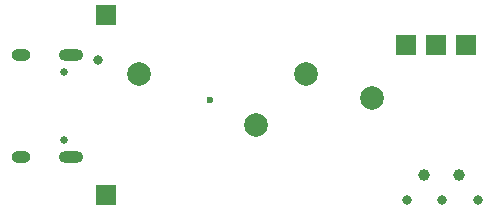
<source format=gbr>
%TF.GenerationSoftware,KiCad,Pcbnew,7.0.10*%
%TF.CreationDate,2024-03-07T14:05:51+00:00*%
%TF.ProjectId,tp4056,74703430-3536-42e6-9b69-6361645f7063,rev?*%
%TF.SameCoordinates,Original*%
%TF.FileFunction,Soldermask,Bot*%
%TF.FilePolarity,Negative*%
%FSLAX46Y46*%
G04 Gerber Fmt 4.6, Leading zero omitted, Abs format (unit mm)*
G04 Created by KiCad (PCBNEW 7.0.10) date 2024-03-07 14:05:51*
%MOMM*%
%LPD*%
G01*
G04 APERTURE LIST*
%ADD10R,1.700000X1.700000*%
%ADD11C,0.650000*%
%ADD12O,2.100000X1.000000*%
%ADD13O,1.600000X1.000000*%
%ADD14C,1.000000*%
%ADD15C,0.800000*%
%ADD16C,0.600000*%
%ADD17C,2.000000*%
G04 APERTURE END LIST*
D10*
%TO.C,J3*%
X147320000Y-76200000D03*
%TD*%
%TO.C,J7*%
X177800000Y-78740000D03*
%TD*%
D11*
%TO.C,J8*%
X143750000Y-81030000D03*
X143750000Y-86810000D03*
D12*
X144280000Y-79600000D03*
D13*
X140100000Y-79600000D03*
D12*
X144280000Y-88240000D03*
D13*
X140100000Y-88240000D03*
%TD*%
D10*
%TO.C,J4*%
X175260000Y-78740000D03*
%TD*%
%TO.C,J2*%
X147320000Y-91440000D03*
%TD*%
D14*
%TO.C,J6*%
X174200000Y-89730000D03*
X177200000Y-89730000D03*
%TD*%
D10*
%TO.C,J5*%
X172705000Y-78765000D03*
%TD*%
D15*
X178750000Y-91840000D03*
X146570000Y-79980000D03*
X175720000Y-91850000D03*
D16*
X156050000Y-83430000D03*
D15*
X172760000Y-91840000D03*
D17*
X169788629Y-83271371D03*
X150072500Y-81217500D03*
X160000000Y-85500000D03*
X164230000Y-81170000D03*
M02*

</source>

----

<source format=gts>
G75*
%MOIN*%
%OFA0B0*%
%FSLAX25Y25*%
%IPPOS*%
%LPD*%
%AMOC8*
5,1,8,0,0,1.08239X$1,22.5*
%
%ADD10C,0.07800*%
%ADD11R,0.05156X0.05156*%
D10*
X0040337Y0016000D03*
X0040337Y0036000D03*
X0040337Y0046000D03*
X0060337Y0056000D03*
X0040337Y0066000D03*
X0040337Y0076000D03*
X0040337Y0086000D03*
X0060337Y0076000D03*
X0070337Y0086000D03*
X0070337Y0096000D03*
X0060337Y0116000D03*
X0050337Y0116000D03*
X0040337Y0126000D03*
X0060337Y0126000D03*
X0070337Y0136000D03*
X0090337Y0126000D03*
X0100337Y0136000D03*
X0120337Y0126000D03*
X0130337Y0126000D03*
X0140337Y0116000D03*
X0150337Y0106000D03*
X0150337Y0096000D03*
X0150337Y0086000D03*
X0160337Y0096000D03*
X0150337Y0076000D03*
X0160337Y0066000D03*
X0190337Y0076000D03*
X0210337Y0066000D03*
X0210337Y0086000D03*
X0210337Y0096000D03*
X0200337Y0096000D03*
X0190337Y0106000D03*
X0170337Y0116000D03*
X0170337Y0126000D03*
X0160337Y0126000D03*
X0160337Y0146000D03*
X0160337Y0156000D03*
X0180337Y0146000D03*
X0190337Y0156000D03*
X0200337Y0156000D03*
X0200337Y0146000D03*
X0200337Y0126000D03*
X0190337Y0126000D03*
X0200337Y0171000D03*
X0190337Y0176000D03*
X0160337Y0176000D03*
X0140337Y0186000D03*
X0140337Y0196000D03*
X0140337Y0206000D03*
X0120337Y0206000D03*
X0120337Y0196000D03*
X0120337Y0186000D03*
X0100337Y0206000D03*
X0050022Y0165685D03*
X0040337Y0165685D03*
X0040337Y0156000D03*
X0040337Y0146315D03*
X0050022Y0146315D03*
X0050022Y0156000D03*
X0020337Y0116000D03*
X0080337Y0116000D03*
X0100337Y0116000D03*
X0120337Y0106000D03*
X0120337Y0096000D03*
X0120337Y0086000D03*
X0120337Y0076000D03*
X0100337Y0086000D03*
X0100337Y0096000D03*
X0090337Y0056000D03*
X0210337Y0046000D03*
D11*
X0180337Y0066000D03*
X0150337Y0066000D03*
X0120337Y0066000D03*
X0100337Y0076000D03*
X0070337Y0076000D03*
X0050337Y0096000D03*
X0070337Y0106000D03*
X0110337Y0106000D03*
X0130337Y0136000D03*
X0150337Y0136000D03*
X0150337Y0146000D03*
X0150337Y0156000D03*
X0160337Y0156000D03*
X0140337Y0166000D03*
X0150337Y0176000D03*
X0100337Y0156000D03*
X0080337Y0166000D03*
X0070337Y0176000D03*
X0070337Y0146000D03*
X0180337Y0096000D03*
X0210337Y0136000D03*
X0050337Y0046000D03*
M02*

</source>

----

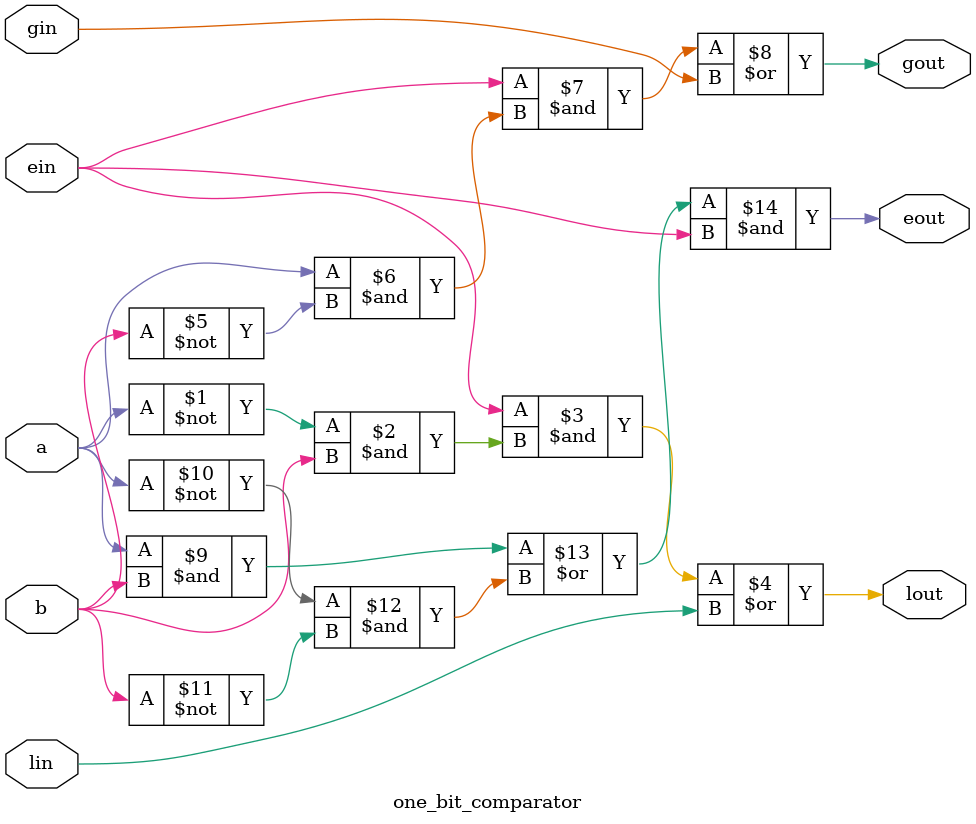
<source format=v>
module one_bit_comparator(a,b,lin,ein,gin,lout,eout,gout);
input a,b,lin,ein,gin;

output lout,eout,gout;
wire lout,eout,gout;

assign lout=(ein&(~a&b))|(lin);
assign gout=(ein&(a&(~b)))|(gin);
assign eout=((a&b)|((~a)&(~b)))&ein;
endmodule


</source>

----

BRIEF:
Go through the listing above and write out exactly the lines starting with the one holding "X0130337Y0126000D03*" and running through the one holding "X0190337Y0126000D03*", ends included, and no others.

EXERCISE ANSWER:
X0130337Y0126000D03*
X0140337Y0116000D03*
X0150337Y0106000D03*
X0150337Y0096000D03*
X0150337Y0086000D03*
X0160337Y0096000D03*
X0150337Y0076000D03*
X0160337Y0066000D03*
X0190337Y0076000D03*
X0210337Y0066000D03*
X0210337Y0086000D03*
X0210337Y0096000D03*
X0200337Y0096000D03*
X0190337Y0106000D03*
X0170337Y0116000D03*
X0170337Y0126000D03*
X0160337Y0126000D03*
X0160337Y0146000D03*
X0160337Y0156000D03*
X0180337Y0146000D03*
X0190337Y0156000D03*
X0200337Y0156000D03*
X0200337Y0146000D03*
X0200337Y0126000D03*
X0190337Y0126000D03*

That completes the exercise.